--- Page text ---

Thursday, June 24, 2010

POPnews - June 24th

[For years this lovely bit of water-coloured animation was the sign-off at the end of the programming day on the Canadian Broadcasting Corporation, Canada's national broadcaster. This version was always a favourite of mine, as I find it very stirring, so I thought I'd share it with you on the song's 129th anniversary.]

972 CE - The Battle of Cedynia, the first documented victory of Polish forces, took place when that country's Duke Mieszko I defeated Odo I, Margrave of Saxon Ostmark.

1128 - At the Battle of São Mamede, near Guimarães, Portuguese forces led by Alfonso I defeated an army loyal to his mother Dona Teresa and her lover Fernando Perez de Trava; following the battle, Alfonso took to calling himself 'Prince of Portugal', and the battle is now seen as the first step towards an independent Portugal, which sovereignty was affirmed after the Battle of Ourique in 1139.

1374 - A sudden outbreak of St. John's Dance caused people in the German town of Aachen to experience hallucinations and begin to jump and twitch uncontrollably until they collapsed from exhaustion.

1497 - John Cabot became the first European in Newfoundland in nearly five hundred years when he landed, possibly at Cape Bonavista.

1535 - The Anabaptist state of Münster was conquered and disbanded following the Münster Rebellion; an attempt by Bernhard Knipperdolling to establish a theocracy there was met with harsh reprisals, as many of the radicals were later tortured and executed in the town square.

1571 - Manila, now the capital of the Republic of the Philippines, was founded by Miguel Lopez de Legazpi.

1692 - The city of Kingston, Jamaica, was founded.

--- Stored data ---

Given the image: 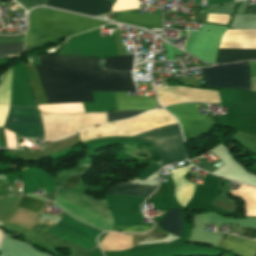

---

## List of tasks
A) Why does the writer of the June 24th POPnews post share the watercolor animation, according to the post?
B) From the June 24th POPnews post, print everything from "Thursday, June 24, 2010" down to "of Saxon Ostmark.".

## Solutions per task
A) This version was always one of the writer's favorites, and the writer finds it very stirring. June 24 is also the song's 129th anniversary.

B)
Thursday, June 24, 2010

POPnews - June 24th

[For years this lovely bit of water-coloured animation was the sign-off at the end of the programming day on the Canadian Broadcasting Corporation, Canada's national broadcaster. This version was always a favourite of mine, as I find it very stirring, so I thought I'd share it with you on the song's 129th anniversary.]

972 CE - The Battle of Cedynia, the first documented victory of Polish forces, took place when that country's Duke Mieszko I defeated Odo I, Margrave of Saxon Ostmark.